La mamma che pretende che il proprio figlio venga fatto entrare a scuola senza rispettare l’obbligo di indossare la mascherina ha fatto il bis. E ha combattuto questa battaglia, con al fianco l’avvocato Riccardo Luzi, in modo ancora più eclatante: ieri mattina, davanti al rifiuto del personale addetto a regolamentare l’accesso in sicurezza di lasciare che il ragazzino raggiungesse la propria classe pur non essendo munito del prescritto dispositivo di protezione anti-Covid, ha infatti telefonato alle forze dell’ordine. E così una pattuglia dei carabinieri e una della polizia sono arrivate in via Certaldo, all’entrata della scuola media di Villarco, che fa parte del 7° Circolo. Sul posto era tra l’altro presente anche il sindaco Enzo Lattuca, che ha avuto un colloquio piuttosto acceso, anche se tutto sommato civile, con la donna e con l’avvocato che l’assiste.
Questa volta, a differenza di quanto era successo l’altro ieri, quando la mamma aveva fatto una prima “incursione” per sollecitare ad accogliere suo figlio, in quanto «fatica a respirare con la mascherina», il ragazzino non è stato fatto entrare.
Ora c’è l’incognita su quale piega prenderanno le cose nei prossimi giorni, quando è facile immaginare che le forze dell’ordine presidieranno la zona per sincerarsi che la tensione non aumenti ancora di più.
Dal canto suo, il sindaco Enzo Lattuca invita a recuperare un po’ di ragionevolezza: «In questi giorni ho visto con i miei occhi che il personale delle nostre scuole sta facendo un lavoro straordinario riuscendo a conciliare il rispetto delle regole con l’esigenza di mantenersi accoglienti e mostrarsi empatici con gli alunni. Non è affatto facile, e lo sapevamo, perché va trovato un bilanciamento tra la tutela della salute pubblica e il diritto all’istruzione, ma con la collaborazione di tutti è possibile. Quello di cui non abbiamo bisogno è di gesti che alimentino tensioni o di strumentalizzazioni».

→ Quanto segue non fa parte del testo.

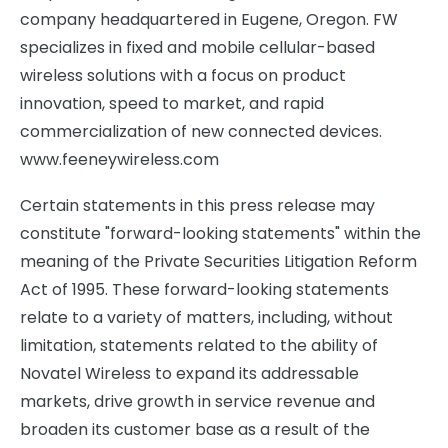
company headquartered in Eugene, Oregon. FW
specializes in fixed and mobile cellular-based
wireless solutions with a focus on product
innovation, speed to market, and rapid
commercialization of new connected devices.
www.feeneywireless.com
Certain statements in this press release may
constitute "forward-looking statements" within the
meaning of the Private Securities Litigation Reform
Act of 1995. These forward-looking statements
relate to a variety of matters, including, without
limitation, statements related to the ability of
Novatel Wireless to expand its addressable
markets, drive growth in service revenue and
broaden its customer base as a result of the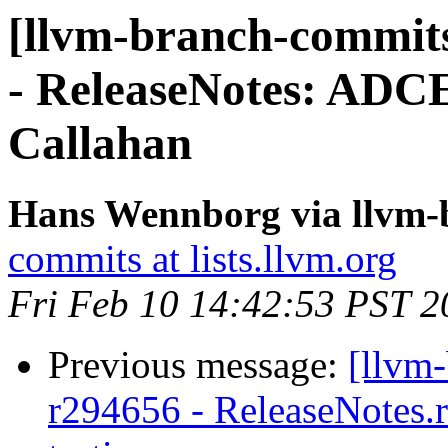
[llvm-branch-commits
- ReleaseNotes: ADCE
Callahan
Hans Wennborg via llvm-
commits at lists.llvm.org
Fri Feb 10 14:42:53 PST 2
Previous message:
[llvm
r294656 - ReleaseNotes.r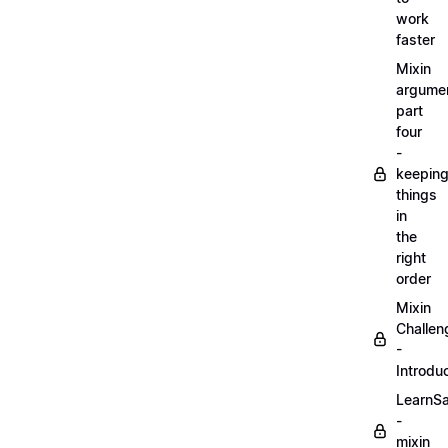
work
faster
Mixin
argume
part
four
-
keepin
things
in
the
right
order
Mixin
Challen
-
Introdu
LearnS
-
mixin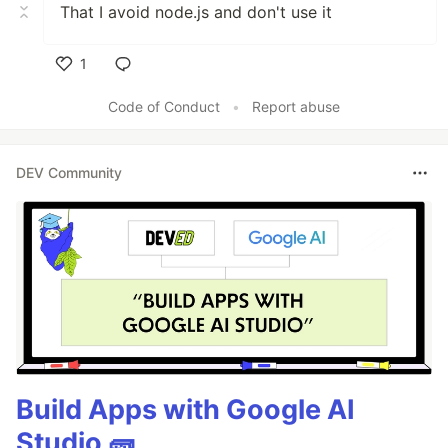
That I avoid node.js and don't use it
1
Like
Code of Conduct
•
Report abuse
DEV Community
Build Apps with Google AI
Studio 🧱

Nel caso specifico, il primo cittadino cesenate ricorda che possono esserci deroghe al dovere di indossare la mascherina, ma è necessaria una certificazione medica che attesti perché si può concedere quella eccezione.
A quanto pare, la mamma no-mask avrebbe anche obiettato che il tipo di mascherine messe a disposizione non sarebbe appropriato.